How to protect yourself against coronavirus

How to protect yourself against coronavirus

China extended the annual lunar holiday and companies remained closed in a bid to help contain the spread of the virus that has already hit over a dozen countries around the world.

The Chinese government has also asked factories to remain closed after the extended Chinese New Year holiday on February 10.

But in a statement released on Wednesday, Foxconn said its workers returning from outside Henan Province – which neighbours Wuhan’s Hubei province – will be sequestered for 14 days.

Any staff reporting to work who reside within the province itself will be isolated for 7 days, the company added.

"Foxconn is closely monitoring the current public health challenge linked to the coronavirus and we are applying all recommended health and hygiene practices to all aspects of our operations in the affected markets,” the company said.

Apple, a company that many tech analysts have warned could be hit hard by production slowdowns due to the virus, has not directly commented on concerns.

"There's more uncertainty, it's a very fluid situation," CEO Tim Cook said last week.

Wednesday’s announcement came after US-based chipmaker Qualcomm warned that the viral outbreak in China would affect the global supply chain and shipments in the phone industry.

Foxconn’s biggest factory is in the transitory city of Zhengzhou, in Henan Province, some 500 kilometres north of Wuhan in Hubei Province, where the new coronavirus outbreak began.

 
 

The company makes the vast majority of the world’s iPhones from its Zhengzhou factory. The company has become a high-profile symbol of how the outbreak, which has killed about 500 worldwide, could disrupt supplies of made-in-China electronics and cause shortages.
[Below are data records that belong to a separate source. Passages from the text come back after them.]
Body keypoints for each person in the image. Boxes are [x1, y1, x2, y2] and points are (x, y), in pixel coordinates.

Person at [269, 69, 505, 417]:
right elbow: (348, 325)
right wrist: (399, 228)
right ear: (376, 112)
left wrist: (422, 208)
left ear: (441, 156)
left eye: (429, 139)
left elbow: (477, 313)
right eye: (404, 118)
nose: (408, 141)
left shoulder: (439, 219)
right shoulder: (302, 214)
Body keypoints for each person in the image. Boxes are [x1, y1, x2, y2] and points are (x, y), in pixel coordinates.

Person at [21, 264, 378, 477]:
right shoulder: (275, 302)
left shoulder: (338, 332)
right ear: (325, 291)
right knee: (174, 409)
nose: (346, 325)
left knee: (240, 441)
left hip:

A report this week said that iPhone supplies would be hit if supplier plants don’t re-open on February 10.

In some Chinese cities, authorities are asking companies to put workers returning from other provinces under a three-day quarantine. The requirement poses a logistical issue as sites can employ thousands of workers.

However, Foxconn's plan to quarantine factory staff in Zhengzhou has been deemed feasible because many of the over 120,000 workers live on-site during their working weeks.
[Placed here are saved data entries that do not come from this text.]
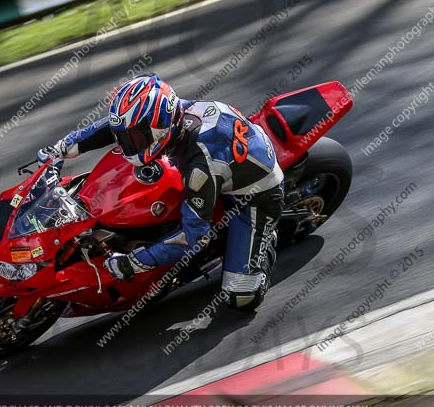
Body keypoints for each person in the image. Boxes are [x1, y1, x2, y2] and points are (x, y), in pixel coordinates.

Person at [37, 74, 283, 310]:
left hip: (254, 195)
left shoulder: (200, 167)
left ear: (159, 129)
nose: (126, 143)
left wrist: (133, 262)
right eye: (125, 136)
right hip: (224, 160)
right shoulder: (169, 112)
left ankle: (265, 237)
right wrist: (62, 148)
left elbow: (193, 238)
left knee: (240, 297)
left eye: (133, 137)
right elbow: (115, 126)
However, some experts have also suggested longer quarantine periods as it can take up to 14 days for the Wuhan Coronavirus' symptoms to manifest. It also appears that those infected can be contagious before displaying symptoms.

But so far Apple’s main suppliers Foxconn, Quanta Computer, Inventec, and LG have all said they intend to resume production on February 10.
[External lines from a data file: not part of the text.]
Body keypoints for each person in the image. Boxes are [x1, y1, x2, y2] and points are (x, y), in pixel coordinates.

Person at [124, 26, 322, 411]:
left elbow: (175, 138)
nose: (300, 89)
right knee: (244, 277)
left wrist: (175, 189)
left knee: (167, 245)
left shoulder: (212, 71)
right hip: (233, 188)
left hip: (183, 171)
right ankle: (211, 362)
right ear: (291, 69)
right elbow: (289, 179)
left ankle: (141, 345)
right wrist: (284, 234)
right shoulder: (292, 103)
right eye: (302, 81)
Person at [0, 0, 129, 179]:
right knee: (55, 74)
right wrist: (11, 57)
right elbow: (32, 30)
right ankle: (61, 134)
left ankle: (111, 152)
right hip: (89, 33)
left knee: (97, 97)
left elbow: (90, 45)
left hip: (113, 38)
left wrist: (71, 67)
TMSC, another Taiwanese company linked to Apple, said its own production remained on-track.

The company makes semiconductors and the A-series microchips that power iPhones, iPads, Apple TV and iPod touch.

Foxconn, and by extension Apple and other major buyers such as Hewlett-Packard, have previously been accused of poor working practices that drove dozens of workers to take their own life.

Although the total number of workers who died at the company’s sites isn’t public, dozens of incidents were reported between 2010 and 2013.

The company drew criticism for failing to address root causes when it installed jump nets around its factories.